EXERCISE REQUIREMENTS – Take each line from the entries that holds "Figure" and copy it out.

RECORD EXCERPTS –
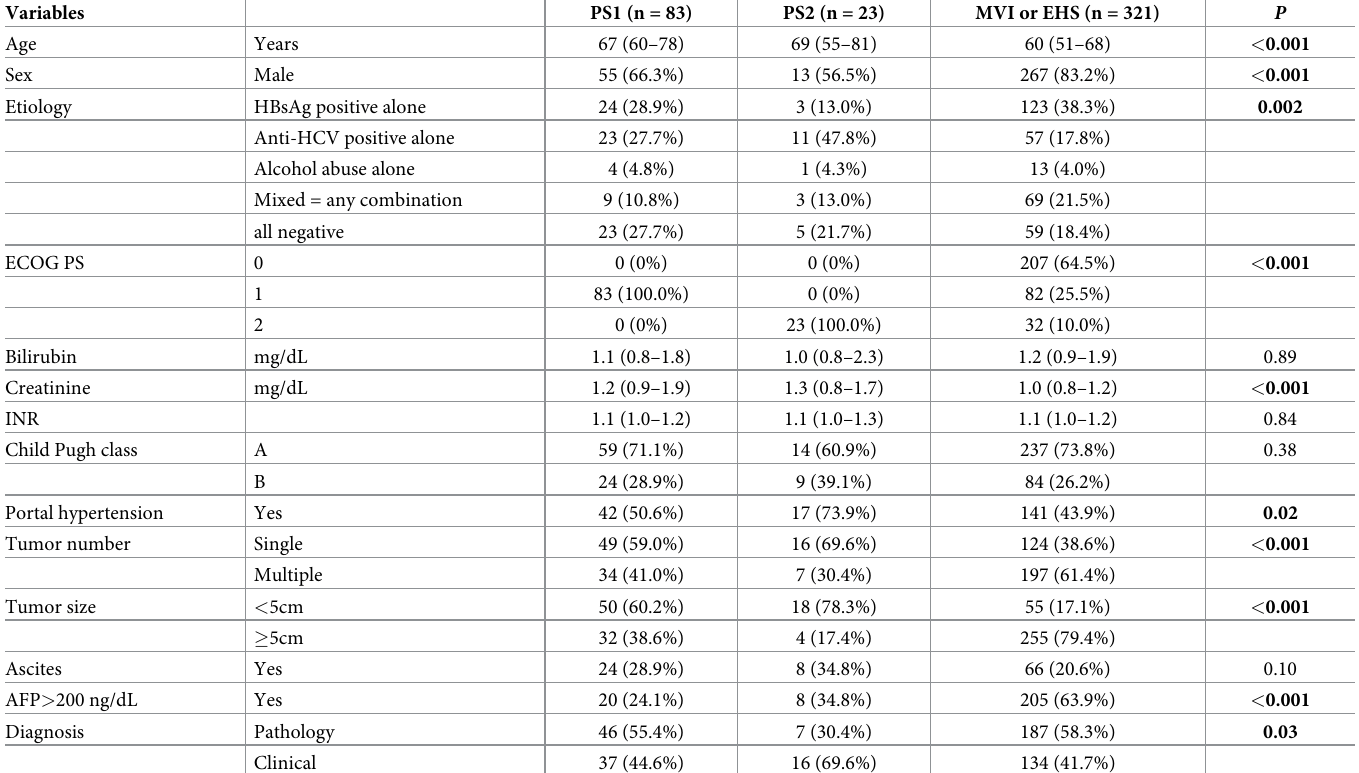
Table 1. Demographic and clinical characteristics of the patients with advanced (BCLC C) HCC (N = 427). Variables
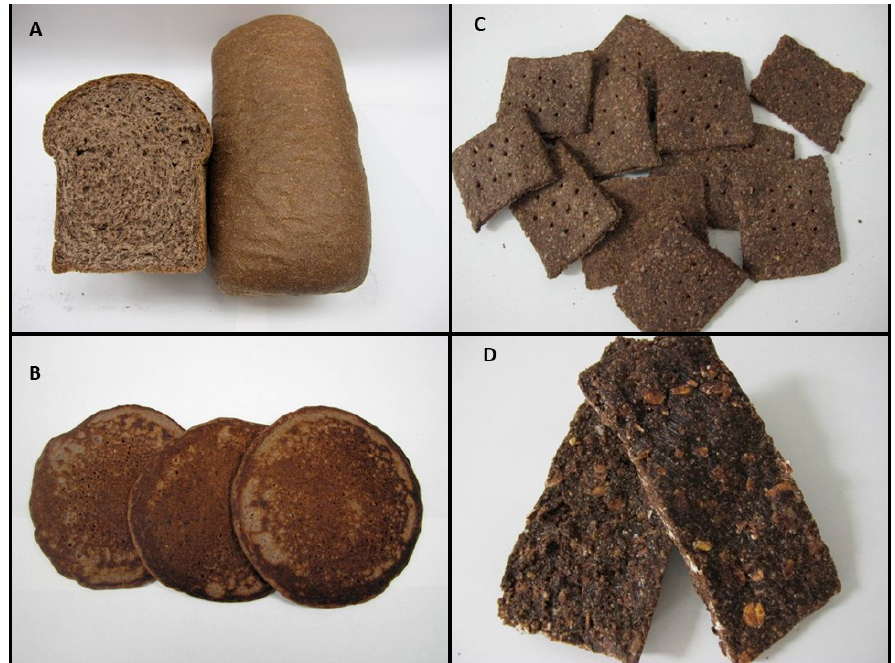
Figure 2. Selected food products made from wholegrain purple wheat: ( A ) Bread, ( B ) Pancakes, ( C ) Bran-enriched crackers, and ( D ) Bran-enriched convenience bars. Crackers and convenience bars were assessed in human studies.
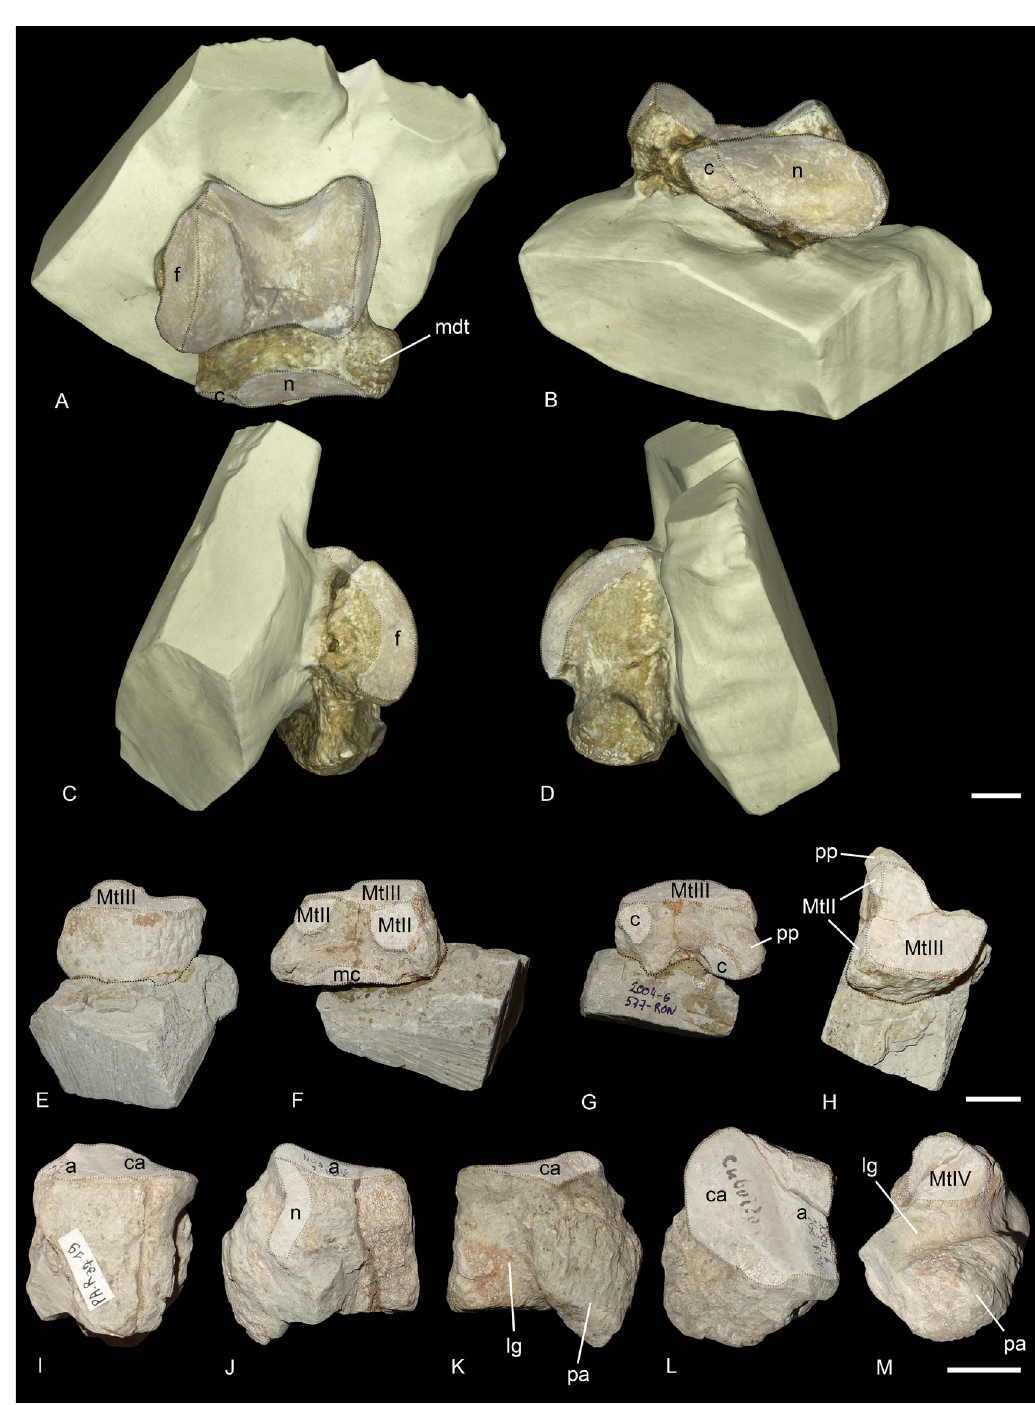
Fig. 7. Ronzotherium velaunum (Aymard in Pictet, 1853) from Ronzon (earliest Oligocene, France). – A–D . Right astragalus PUY.2004.6.1770.RON. A . Anterior view. B . Distal view. C . Lateral view. D . Medial view. – E–H . Right ectocuneiform PUY.2004.6.577.RON. E . Anterior view. F . Medial view. G . Posterior view. H . With distal border towards the top, and distal view. – I–M . Left cuboid PUY.2004.6.268.RON. I . Anterior view. J . Medial view. K . Lateral view. L . Proximal view. M . Distal view. Abbreviations: a = astragalus; c = cuboid; ca = calcaneus; f = fibula; lg = lateral groove; mc = mesocuneiform; mdt = medio-distal tubercle; n = navicular; pa = posterior apophysis; pp = posterolateral process. Articular surfaces highlighted in white. Scale bars: 2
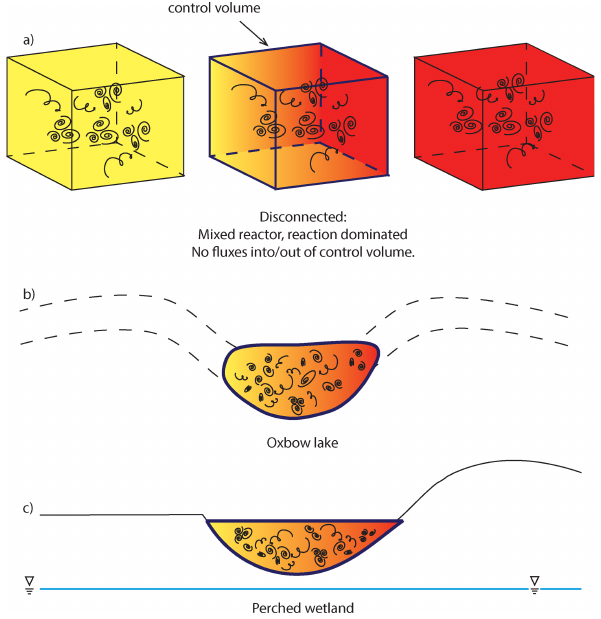
Fig. 4. Regime III: (a) the elements of interest are hydrologically and hydraulically disconnected. Examples of this regime are an oxbow lake, which has disconnected from its river (b) , and a wet- land perched above the groundwater table (c)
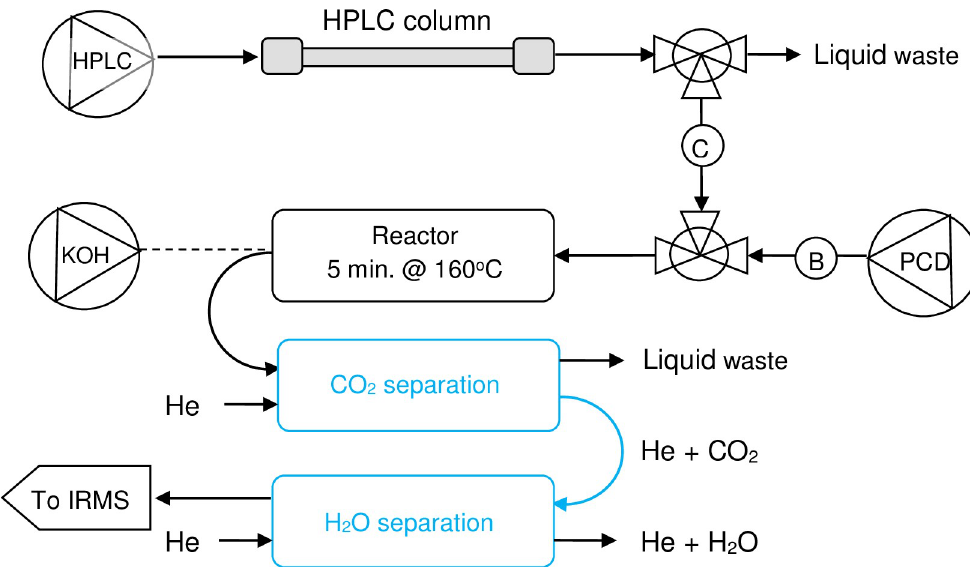
Fig 2. Schematic overview of the PSIA analytical instrument. Amino acids are separated by HPLC and a fraction of the eluent (150 from 750 μ l/min) is mixed 1:1 with acidic ninhydrin reagent prior to entering the 1.5 ml stainless steel coil at 160 o C. Amino acids are decarboxylated as part of the ninhydrin reaction and the carboxyl CO 2 is separated from the aqueous stream into a helium flow, dried and passed to an isotope ratio mass spectrometer to measure the carbon isotopic composition. B = back-pressure regulator, C = non-metallic check-valve. NB when the system is flushed with acetone (weekly) the connection between the CO 2 separator and H 2 O separator must be removed.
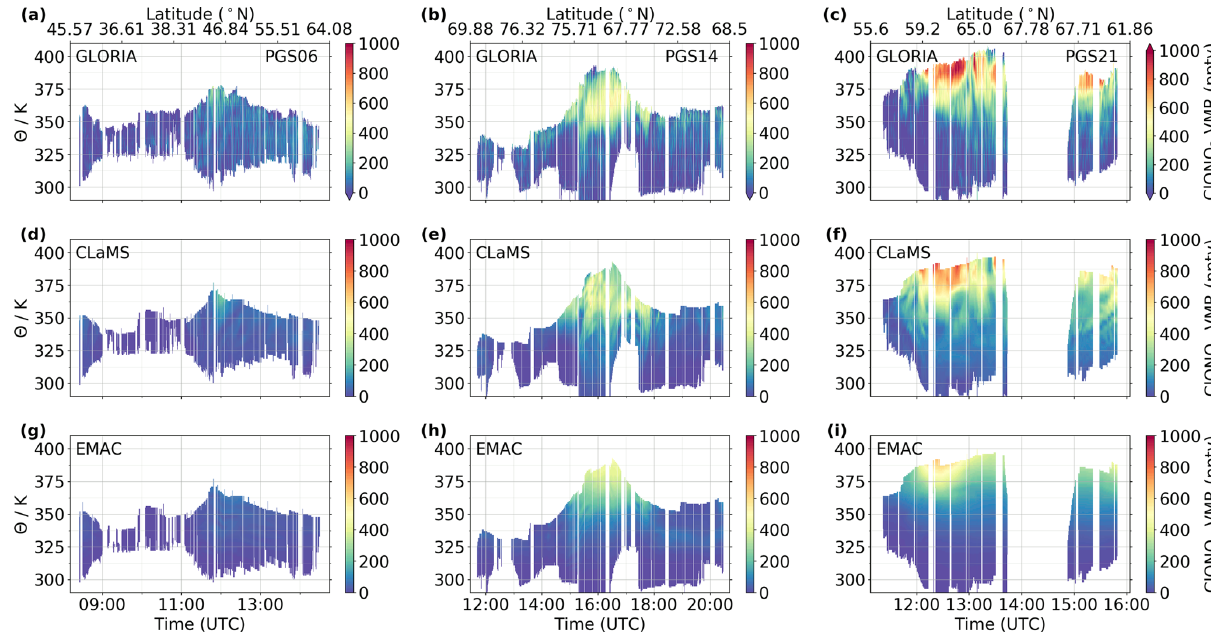
Figure 9. Comparison of GLORIA-measured ( a, d, g , repeated from Figs. 5 to 7 with a different color bar) to CLaMS- ( b, e, h ) and EMAC- simulated ( c, f, i ) ClONO 2 cross sections for flights PGS06 (12 January 2016, a, b, c ), PGS14 (26 February 2016, d, e, f ), and PGS21 (18 March 2016, g, h, i ). Color bars with top and/or bottom arrowheads indicate data greater and/or smaller than the color bar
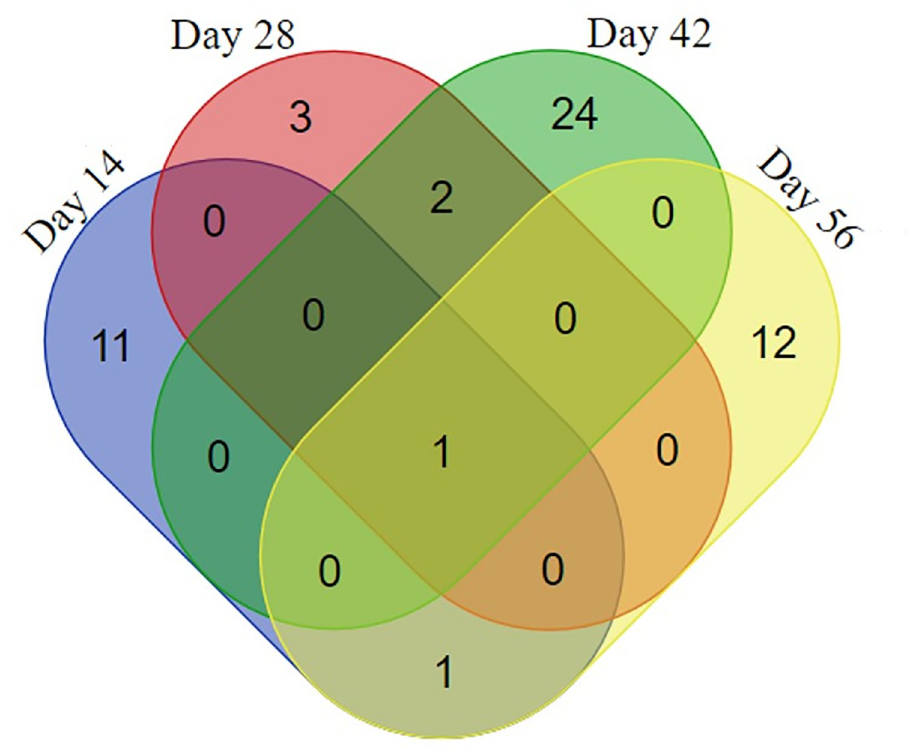
Fig 5. Circulating proteins of S . mekongi identified in infected mouse sera at 14-, 28-, 42-, and 56-days post- infection using mass-spectrometric analysis. Numbers represent the number of S . mekongi circulating proteins identified by mass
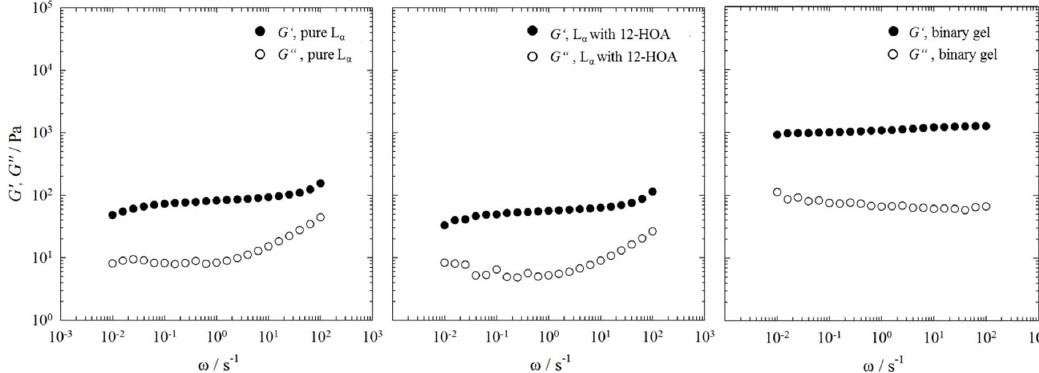
Figure 4. Storage modulus G’ and loss modulus G’’ (filled and open circles) of the pure lamellar phase L α at γ a = 0.76 ( left ), of the lamellar phase L α at γ a = 0.76 in presence of 12-HOA at η = 0.015 ( middle ), and of the binary gel n-decane–12-HOA at η = 0.015 ( right ) determined by frequency sweeps at T = 22 °C and a strain amplitude of γ = 1%.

RESPONSE –
Figure 2. Selected food products made from wholegrain purple wheat: ( A ) Bread, ( B ) Pancakes, ( C ) Bran-enriched crackers, and ( D ) Bran-enriched convenience bars. Crackers and convenience bars were assessed in human studies.
Figure 9. Comparison of GLORIA-measured ( a, d, g , repeated from Figs. 5 to 7 with a different color bar) to CLaMS- ( b, e, h ) and EMAC- simulated ( c, f, i ) ClONO 2 cross sections for flights PGS06 (12 January 2016, a, b, c ), PGS14 (26 February 2016, d, e, f ), and PGS21 (18 March 2016, g, h, i ). Color bars with top and/or bottom arrowheads indicate data greater and/or smaller than the color bar
Figure 4. Storage modulus G’ and loss modulus G’’ (filled and open circles) of the pure lamellar phase L α at γ a = 0.76 ( left ), of the lamellar phase L α at γ a = 0.76 in presence of 12-HOA at η = 0.015 ( middle ), and of the binary gel n-decane–12-HOA at η = 0.015 ( right ) determined by frequency sweeps at T = 22 °C and a strain amplitude of γ = 1%.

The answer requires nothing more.